One incident bucking the overall trend happened in Indonesia in July 2001, when President Abdurrahman Wahid attempted to dissolve parliament via an emergency decree that his spokesman characterized as “a jihad to save the state.” But the military ignored the order, and parliament voted to remove Wahid from office and install his vice president in his place. Wahid’s self-coup attempt failed, and the country’s recent democratic progress was sustained.
On the whole, however, the data suggests self-coups typically augur an era of authoritarianism when they happen in flawed democracies. Many experts who study these trends worry the United States may face a similar fate. The Capitol insurrection was “a regime-threatening moment,” Ziblatt said in a recent interview.
Democracy was already on the wane here, as illustrated in the chart above, driven primarily by the authoritarian actions of Trump — who was impeached last week on charges of “incitement of insurrection” after his supporters overran the Capitol in an attempt to block Congress from certifying Biden’s election — and his Republican allies in Congress.
If there is any silver lining to recent events, it’s that the shocking efforts to overturn the election, culminating in the Jan. 6 attack, may jolt moderate Republicans and Democrats alike into taking concrete steps to reverse the democratic decline we’ve witnessed over the past five years.

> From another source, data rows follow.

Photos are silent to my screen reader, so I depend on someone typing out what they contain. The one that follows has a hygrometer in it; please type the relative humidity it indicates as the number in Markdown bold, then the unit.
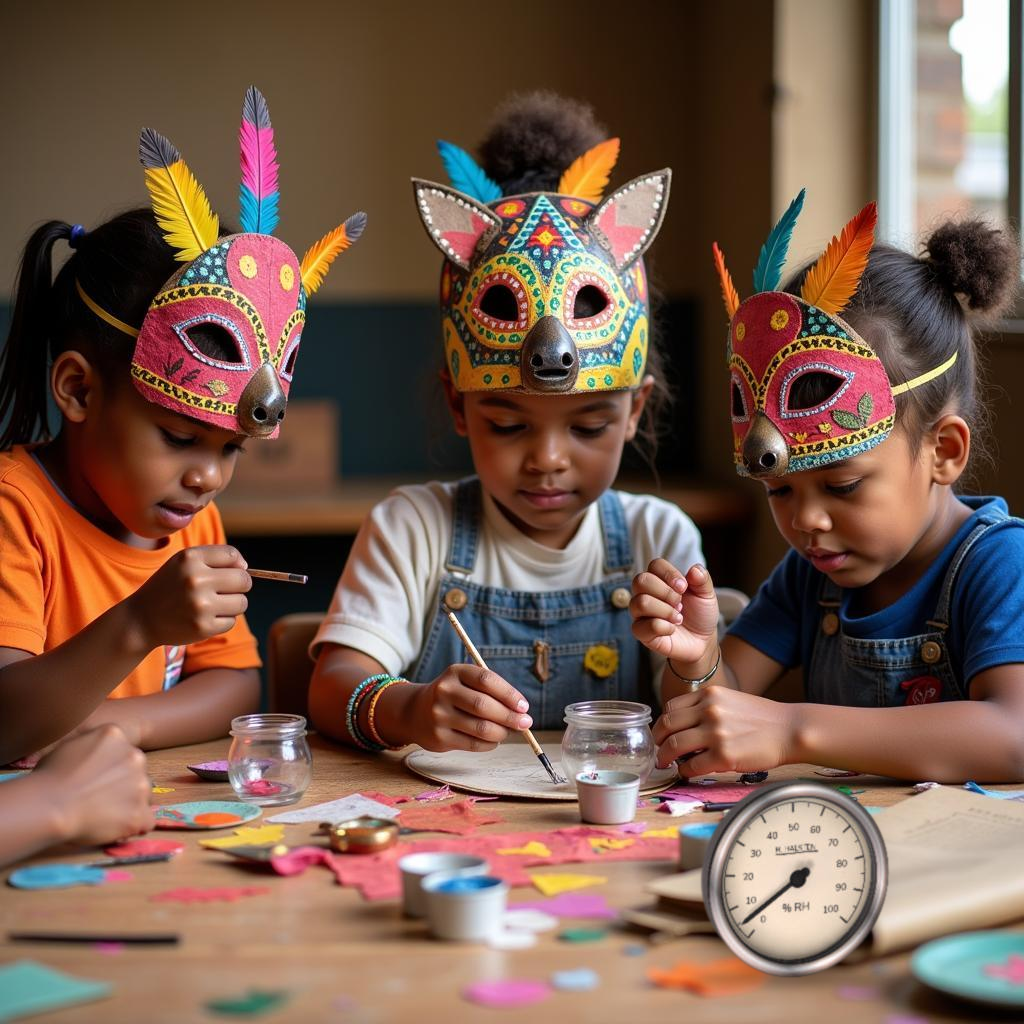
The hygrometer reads **5** %
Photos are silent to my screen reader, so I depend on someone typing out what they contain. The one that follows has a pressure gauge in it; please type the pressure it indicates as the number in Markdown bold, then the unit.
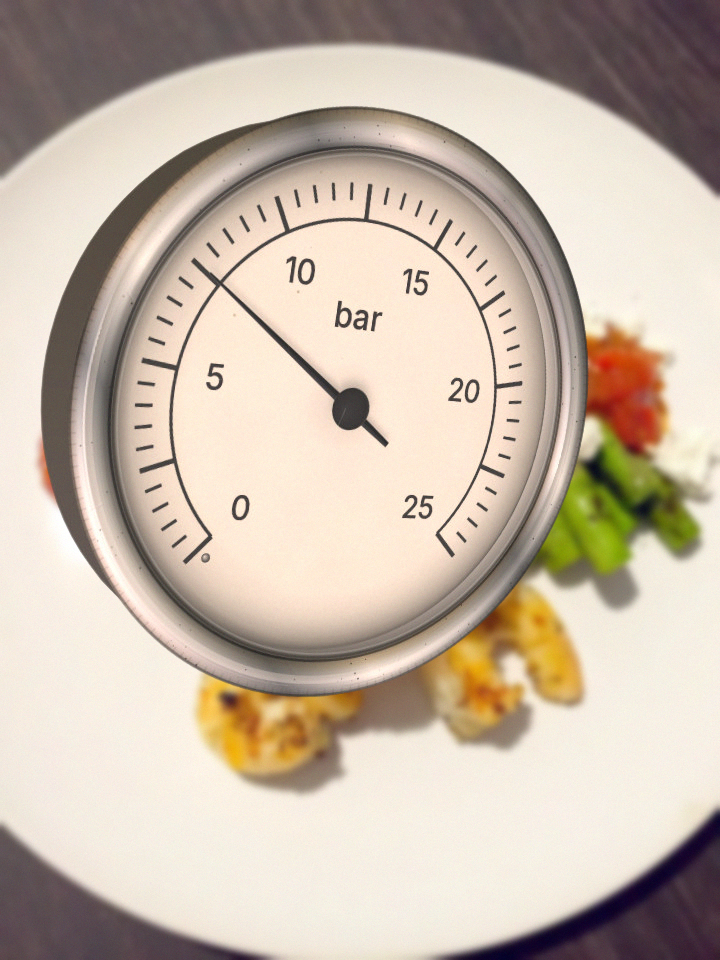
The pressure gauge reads **7.5** bar
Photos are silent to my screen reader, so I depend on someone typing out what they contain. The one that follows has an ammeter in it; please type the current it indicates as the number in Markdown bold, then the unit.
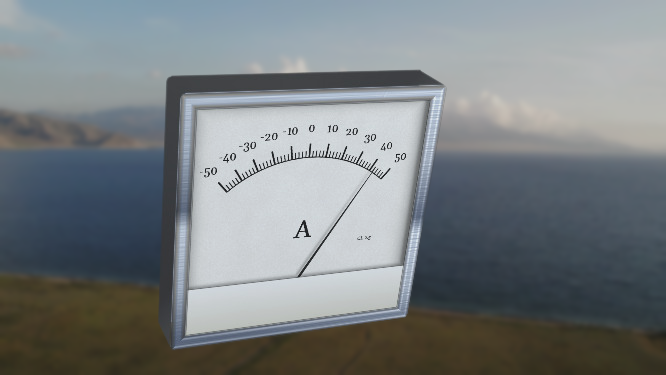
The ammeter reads **40** A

Such steps could include censuring and expelling the Republican lawmakers who attempted to overturn the election, protecting the electoral process from partisan meddling and creating a system of proportional representation in the U.S. House to break the two-party doom loop that encourages candidates, especially on the right, to cater to partisan extremists to win primaries.
“The country simply can’t afford the risk that the Republican Party does nothing fundamental to reform itself, and wins back the House in 2022,” University of California at Davis political scientist Matthew Shugart wrote this week. “The country needs functioning pro-democratic parties on both the center-left and the center-right. At the moment, it has such a party only on the center-left.”